Pada 2017, PDB nasional mencapai Rp 13.587,21 triliun. Untuk menghimpun dana tersebut, industri perbankan mesti membayar premi restrukturisasi perbankan (PRP) dengan besaran 0,004% hingga 0,0007% dari total aset yang dimiliki.
Baca Juga: Beleid premi program restrukturisasi perbankan menunggu restu presiden Jokowi
Meskipun tak menjelaskan ketentuan lebih lanjut, besaran premi tersebut pun kelak akan diklasifikasikan berdasarakan rentang aset bank. Misalnya, bank dengan aset di bawah Rp 1 triliun yang termasuk Bank Umum Kelompok Usaha (BUKU) I dan Bank Perkreditan Rakyat (BPR) akan dibebani sebesar 0% alias gratis.

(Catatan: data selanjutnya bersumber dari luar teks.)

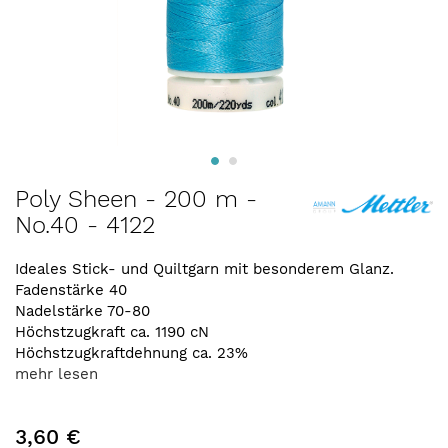
Zum
Poly Sheen - 200 m -
Anfang
No.40 - 4122
der
Bildergalerie
springen
Ideales Stick- und Quiltgarn mit besonderem Glanz.
Fadenstärke 40
Nadelstärke 70-80
Höchstzugkraft ca. 1190 cN
Höchstzugkraftdehnung ca. 23%
mehr lesen
3,60 €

“Kekhawatiran bankir juga sudah turut dipertimbangkan sehingga tarf premi juga tidak akan memberatkan. Nanti pun untuk mencapai target dana tadi pembayara premi akan berlaku selama 30 tahun, dengan pembayaran yang dicicil, tidak langsung. Tapi nanti jelasnya kita tunggu regulasinya diresmikan saja ya,” kata Halim.
Baca Juga: LPS pangkas bunga penjaminan simpanan rupiah 25 bps, untuk valas tak berubah
Pungutan baru bagi bank ini merupakan turunan dari ketentuan UU 9/2016 mengenai Pencegahan dan Penanganan Krisis Sistem Keuangan. Dalam ketentuannya negara mesti membentuk dana resolusi untuk membiayai upaya penyehatan bank yang gagal secara sistemik.
Meski demikian beberapa bankir merasa keberatan atas diberlakukannya premi PRP ini. Sebab saat bank juga sudah dibebani pungutan oleh LPS dua kali dalam setahun dengan nilai 0,2% dari dana pihak ketiga (DPK) bank. Selain itu bank juga harus membayar iuran OJK tiap tahun sebesar 0,045% dari total nilai aset.
“Yang pasti biaya bank kelak akan bertambah, sehingga kami juga mesti harus lebih efisien,” kata Presiden Direktur PT Bank Mayapada Tbk (MAYA) Hariyono Tjahrijadi.
Senada, Direktur Utama PT Bank Mayora Irfanto Oiej pun menilai pungutan premi PRP juga akan menambah beban bagi bank, dan pada akhirnya bisa mengurangi profitabilitas bank.
Baca Juga: Hingga akhir tahun, potensi pemangkasan bunga simpanan masih terbuka
“Premi PRP pasti akan menambah beban bank, karena perhitungan preminya berdasar aset, bukan tanpa mempehitungkan profil resiko tiap bank yang pasti berbeda-beda. Setiap penambahan biaya pada akhirnya memang akan mengurangi marjin keuntungan bank,” katanya kepada Kontan.co.id.